「危機に瀕する蔵書文化」という大仰な記事の見出しもいかがなものか。 紀田順一郎氏が、もう十数年前になるだろう、震災を恐れて岡山かどこかの山中に書庫を立て蔵書を引っ越しさせた、という記事を見た。その時も 彼の仕事からしてそんなに大量の蔵書が必要なことを不思議に思った覚えがある。 わが仕事はもとより古本・古書の扱いだけれど、この30年間に出た本で「古典・資料・引用」として後世に残る本がどれだけあるだろうか、それは「質」の問題だけではなく「出版量」の問題でもあって、何しろ多すぎる、の一言。戦前の出版事情を見れば歴然。もともと今に比べれば点数も発行数も少ない、しかも「関東大震災」をはじめとする地震、大火、水害そして極め付きは空襲。これらを乗り越えてななお生き残った本で「希少価値」というあるいは内容と離れた価値が何とか生まれている。

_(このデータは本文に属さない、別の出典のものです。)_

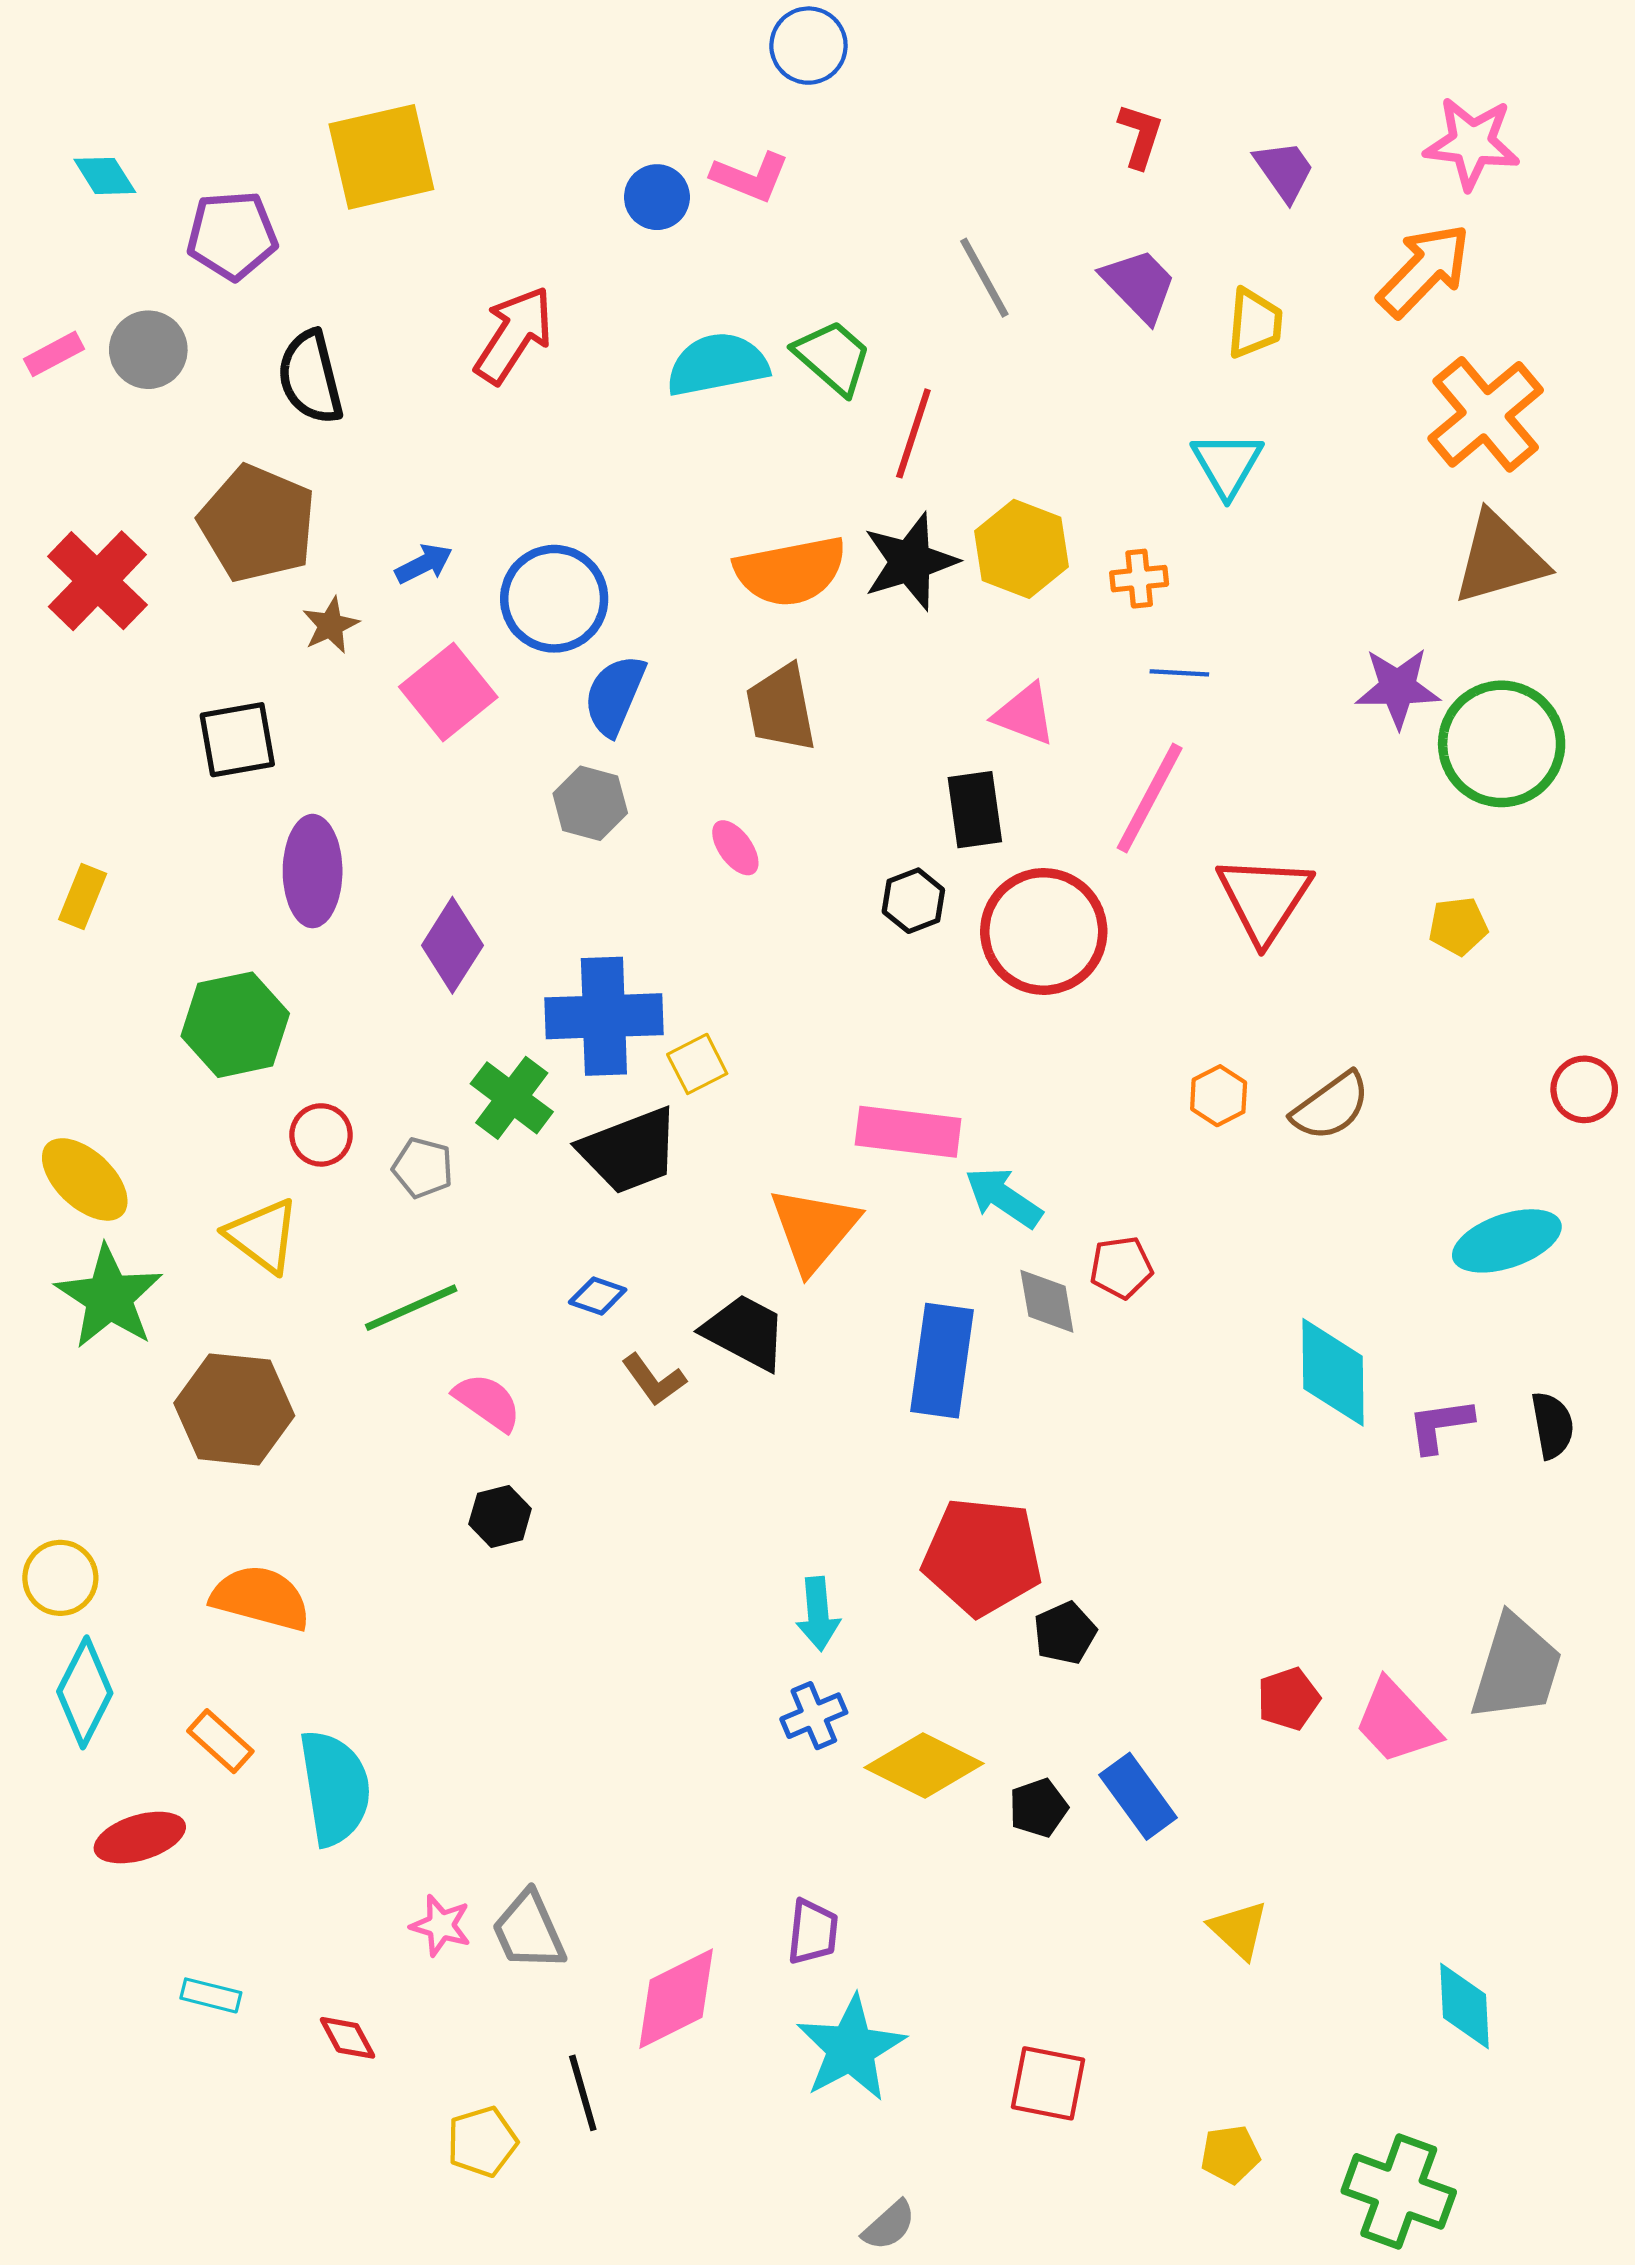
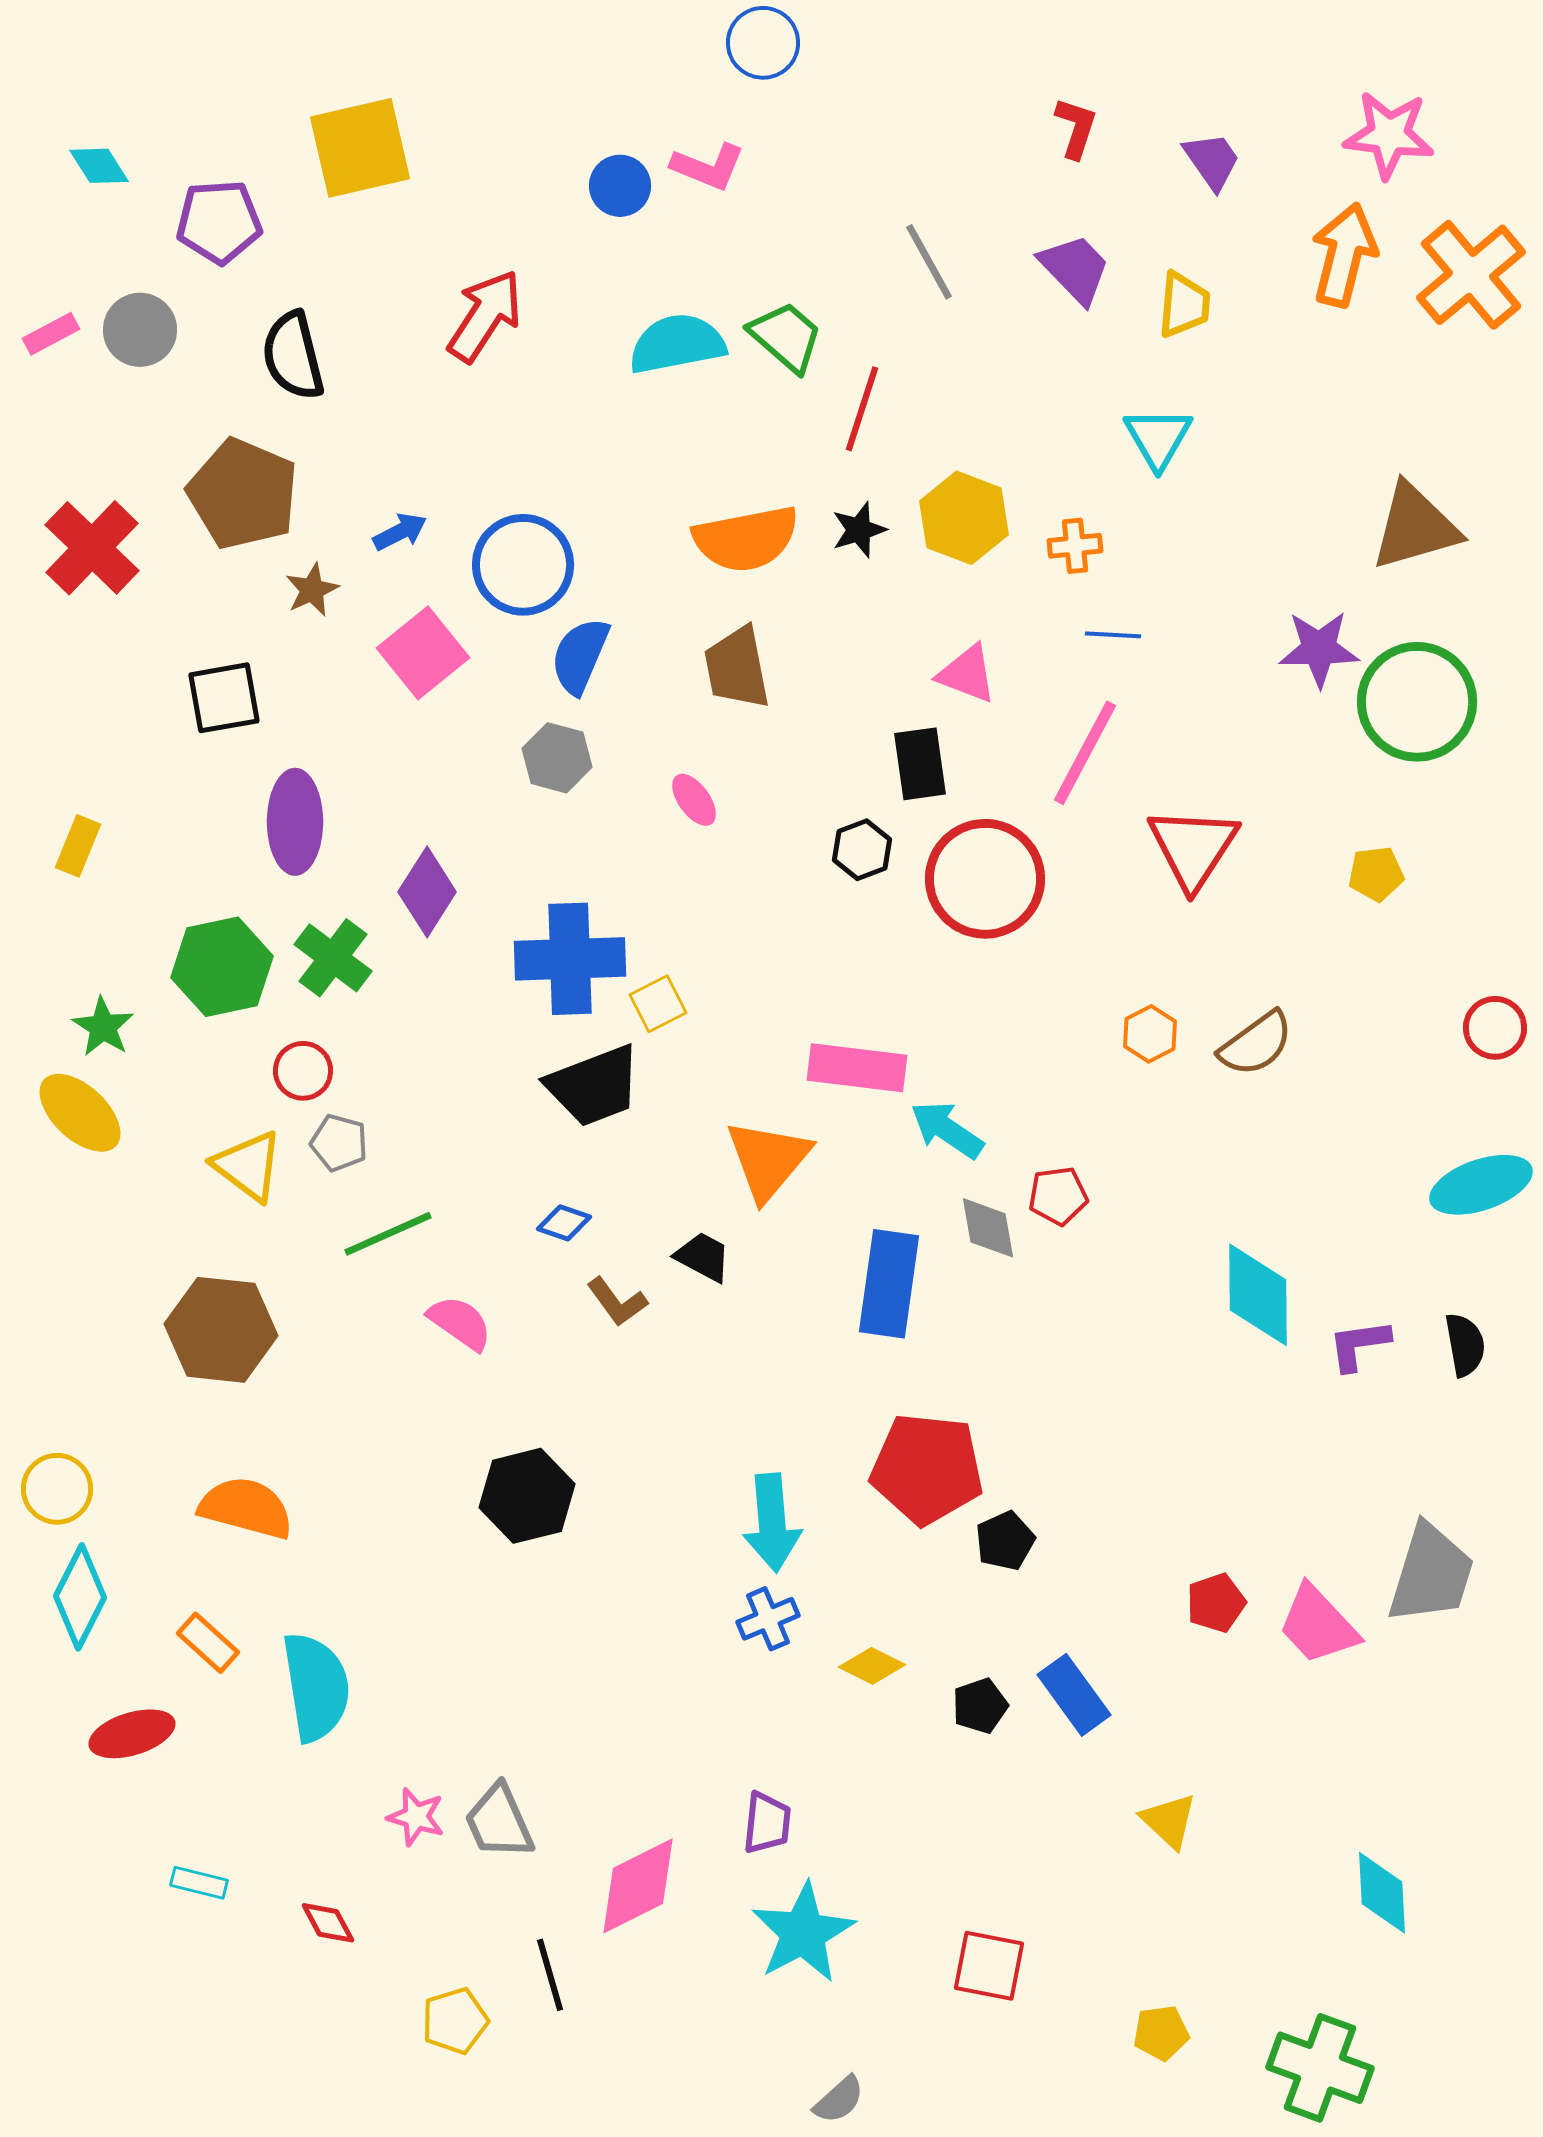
orange arrow: (1424, 270) -> (1344, 255), turned -30
orange cross: (1486, 414) -> (1471, 275), moved
black star: (910, 562) -> (859, 530), size x0.6
green cross: (512, 1098) -> (333, 958), moved
gray pentagon: (423, 1168) -> (339, 1143), moved
cyan ellipse: (1507, 1241) -> (1481, 1185), moved
green star: (109, 1297) -> (103, 1027), moved, size x0.6
black trapezoid: (745, 1332) -> (703, 1257), size x0.7
black hexagon: (500, 1516) -> (527, 1496), moved, size x1.6
cyan arrow: (818, 1614) -> (772, 1523), size x1.4
yellow diamond: (924, 1765) -> (872, 1666), size x0.6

いま古書店ではなく「ブックオフ」などのセコハン屋に流れ、あるいはそこでもはみ出して捨てられているのは大変な量、食べ物の賞味期限切れなどの廃棄とそっくりの状態があるのを新聞記者は書かない。なぜなら出版社からにらまれ、広告に響くからだ。
紀田氏のことに戻ると「2年前に約3万冊を古書市場に処分した」とあるけれど、わが業界がこれを「歓迎した」とはとても思えない。こんなに一気に出されては値崩れ必至ではないか。 昔郷土史ブームということがあって、各地の「○○史・誌」の類が復刊された時期があった。これらの中で「当たった」のは一握りで、ブームが過ぎて残った品々は悲惨。わが店でも数件引き取ってほしいという話があったけれど、数年に一冊くらいしか売れない本が数十冊どころか百冊にもなろうかというものを引き取れる話ではない。軽トラック一杯の「同じ本」を捨ててもらったことが複数回ある。そうでもしないと業界に流れると値崩れしてしまうからだ。また戻れば、紀田氏の本の中に「図書館が持っていない、必要」という本が果たしてどれだけあったか、はたまた失礼な言いぐさではあるが「紀田文庫」を設立するほどの「内容」のものであったかどうか。本は「数」で評価しても意味はない。「大宅文庫」をはじめ、初期から小生もかかわっていた「住民図書館」など(いずれもいまや運営に窮している)明確な特色がなければいくら多量であっても「蔵書文化」というにはお寒いのではないだろうか。日本の出版量は国力に不似合いな無駄が多いことを示している。資源の無駄使いということを考えなければならない。またそもそも本を読む・必要という人はごく少なく、今の販売数は宣伝によって作り出されているに過ぎないことももっと知るべきと。